Charlie made a face when Jack voiced that sympathetic apology about the ex-boyfriend. "Don't be sorry, I was so ready for that to be over. I just think I didn't know how to end it for a long time. I didn't have anywhere else to live or anything in New York, and I wasn't going back to my Dad's, so.." She shrugged, thinking that kind of explained the position she'd been in without having to get too specific. She didn't want to bring up the drugs, and not because she thought Jack would disapprove, but she really didn't want him(or anyone) to feel sorry for her.
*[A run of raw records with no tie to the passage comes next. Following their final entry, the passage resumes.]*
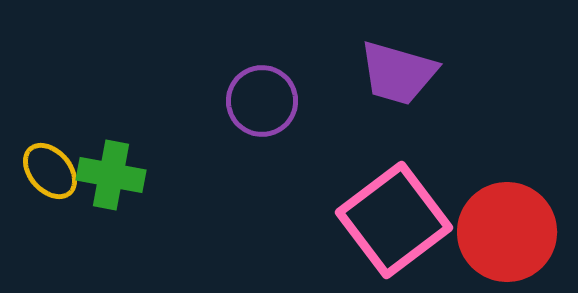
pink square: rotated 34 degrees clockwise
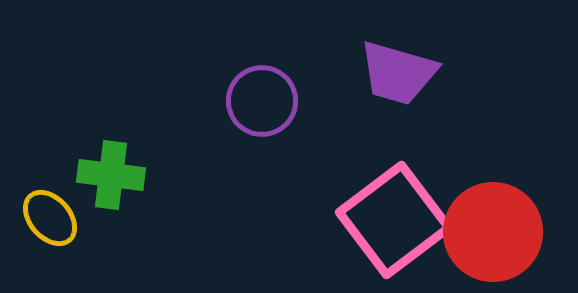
yellow ellipse: moved 47 px down
green cross: rotated 4 degrees counterclockwise
red circle: moved 14 px left
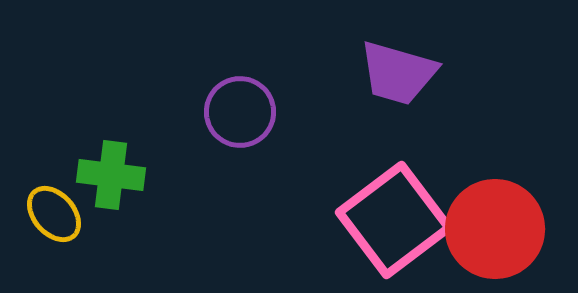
purple circle: moved 22 px left, 11 px down
yellow ellipse: moved 4 px right, 4 px up
red circle: moved 2 px right, 3 px up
Especially when it had been her own fucked up decisions that had gotten her there. Besides, it was all done with now, she didn't see any point in bringing it back off. She was still young enough that a couple of months ago felt like a lifetime ago, anyway.
She tapped her thumbnail against a chip in the lip of her empty shot glass, considering all of her unasked questions during the brief lull in their conversation. To her, it felt like they weren't talking about the most key element of their lives. Of course, she knew that just because her sister tied them together, Helen didn't necessarily have to be the 'key' element of their lives. People moved on and stuff, people were supposed to. "Its nice to see you again," she finally offered.
"You too," Jack said, leaning slightly over the bar. He had missed Charlie, and that was the truth of it. He'd missed her like he'd missed all the other parts of his old life, the one that didn't exist anymore, like he missed the people in it. Almost all of it was lost now, fallen into disrepair or missing altogether. But here was Charlie, still alive and thriving in her own way, surviving in a way he hadn't been able to after Helen had died. He'd let that death define him, and he wondered if that would be something he'd ever be able to explain to Charlie. Maybe not. Maybe some pieces of the past were better left blank, for her to paint her own visions on. They would, undoubtedly, be better than the truth.